The colors are honestly endless. THAT said, all a feist is, is a small terrierish dog that hunts squirrels. They may be bred to each other forever, but they're not really a BREED, just a type.


----------



## AlexandraNicole (Apr 4, 2013)

These pictures were taken by the volunteers so the pups could be adopted. 

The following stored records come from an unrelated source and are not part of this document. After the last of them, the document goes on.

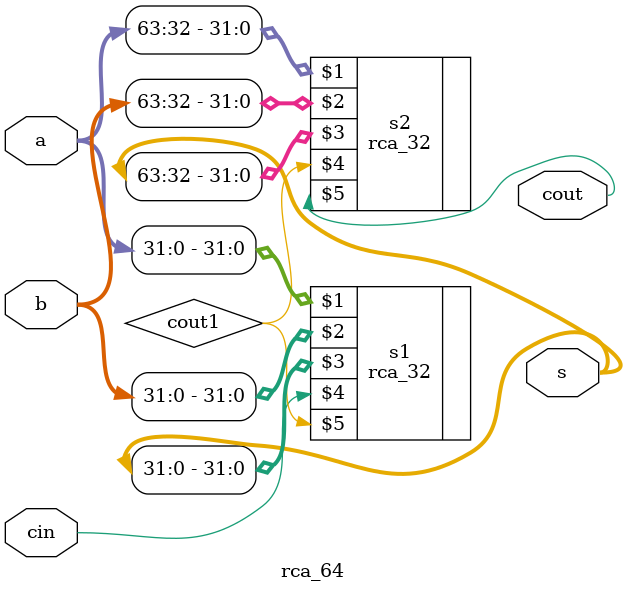
<source format=v>
module rca_64(a,b,s,cin,cout);
  
input [63:0]a,b;
input cin;
output [63:0]s;
output cout ;
  
wire cout1;
  
rca_32 s1(a[31:0],b[31:0],s[31:0],cin,cout1);
rca_32 s2(a[63:32],b[63:32],s[63:32],cout1,cout);
  
endmodule

</source>
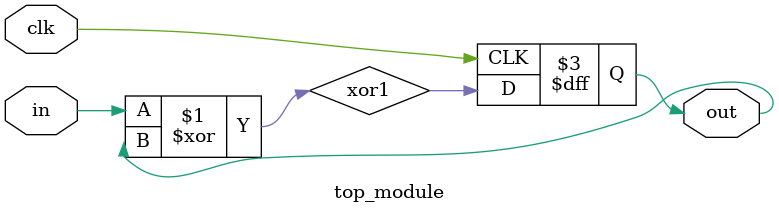
<source format=v>
module top_module (
    input clk,
    input in, 
    output out);

    
    wire xor1;
    reg q;
    
    assign xor1 = in ^ out;
    
    always @(posedge clk) begin
        out <= xor1;

    end
    
endmodule

</source>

Looking at the female, I'd say her markings are SIMILAR to some shepherds... Oops. lol


----------



## AlexandraNicole (Apr 4, 2013)

CptJack said:


> Feists:
> 
> 
> 
> ...


The black does look a lot like him... I've heard of people talking about feists around here, but figured they were a mix of dogs for hunting, which it seems so. I knew they weren't a breed, persay... Never seen one in person, but heard of them being sold all the time lol


----------



## CptJack (Jun 3, 2012)

AlexandraNicole said:


> The black does look a lot like him... I've heard of people talking about feists around here, but figured they were a mix of dogs for hunting, which it seems so. I knew they weren't a breed, persay... Never seen one in person, but heard of them being sold all the time lol


It's kind of odd, actually. Rat terriers are feists and very much a breed, but they were developed the same way the feists still being used today are. Which is as a general all purpose small game hunting/treeing/whatever dog. And even the ones who aren't 'purebred' per se, are usually several generations in from the mixing of the original breeds. They're just bred soley for ability, rather than physical standard.

That said, I've never seen a sable one.


----------



## AlexandraNicole (Apr 4, 2013)

CptJack said:


> It's kind of odd, actually. Rat terriers are feists and very much a breed, but they were developed the same way the feists still being used today are. Which is as a general all purpose small game hunting/treeing/whatever dog. And even the ones who aren't 'purebred' per se, are usually several generations in from the mixing of the original breeds. They're just bred soley for ability, rather than physical standard.
> 
> That said, I've never seen a sable one.


Wow, that's pretty interesting. Like a general, all around hunter. Never would've figured it, lol. I know a lot of hunters that won't use a crossbred dog (my dad is one of them. If it's not beagle, it's nothing lol.), so I wasn't sure exactly what they were. 

Hmm... Wonder where the sable coloring could've came from in that litter. I know I'll never know what makes Chance what he is and it doesn't matter in the long run, but it's kind of fun to try and work it out lol


----------



## Hambonez (Mar 17, 2012)

My dog is a 20lbs dachshund mix and the "long" bones in his leg are waaaay shorter than Chance's!! I have no idea what my dog is other than dachshund, and all I've got on Chance is that he's a very high percentage adorable!


----------



## AlexandraNicole (Apr 4, 2013)

Hambonez said:


> My dog is a 20lbs dachshund mix and the "long" bones in his leg are waaaay shorter than Chance's!! I have no idea what my dog is other than dachshund, and all I've got on Chance is that he's a very high percentage adorable!


Thank you!!! I bet your dog is adorable as well!


----------